Résumé et traduction réalisés par Le Fil IA à partir de Le Big Data. Lire l'article original →
Le principal mécanisme identifié n'est pas une vague de licenciements, mais un ralentissement des embauches de jeunes diplômés dans les métiers où l'IA peut prendre en charge une large part des tâches, comme la comptabilité, l'audit, ou les postes de réceptionniste et d'agent d'information. À l'inverse, dans les professions où l'IA agit comme un outil d'augmentation plutôt que de substitution, à l'image des dirigeants d'entreprise ou des infirmiers diplômés, l'emploi des jeunes résiste mieux, voire progresse. Cette distinction pèse directement sur les stratégies de recrutement des entreprises et redessine les portes d'entrée classiques du marché du travail, au moment où des millions de diplômés cherchent leur premier emploi chaque année.

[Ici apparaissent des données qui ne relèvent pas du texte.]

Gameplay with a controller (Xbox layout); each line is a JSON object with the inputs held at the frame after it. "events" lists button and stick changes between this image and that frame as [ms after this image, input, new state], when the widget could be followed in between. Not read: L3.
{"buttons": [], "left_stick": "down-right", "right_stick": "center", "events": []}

Stanford avance une explication structurelle à ce phénomène : les débutants seraient particulièrement vulnérables dans les métiers reposant sur des connaissances dites codifiées, c'est-à-dire des savoirs formels et standardisés que l'on apprend via une formation ou un manuel, et que l'IA peut absorber rapidement. Les travailleurs expérimentés, eux, s'appuient davantage sur des connaissances tacites, acquises par la pratique et le mentorat, plus difficiles à automatiser. Les métiers riches en connaissances codifiées affichent ainsi une croissance plus faible en début de carrière, alors que les professions fondées sur l'expérience progressent surtout chez les travailleurs chevronnés. Point positif toutefois : les écarts liés à l'IA seraient moins marqués dans les métiers comptant une forte proportion de diplômés universitaires, ce qui laisse entrevoir des marges d'adaptation selon les filières et les compétences développées durant les études.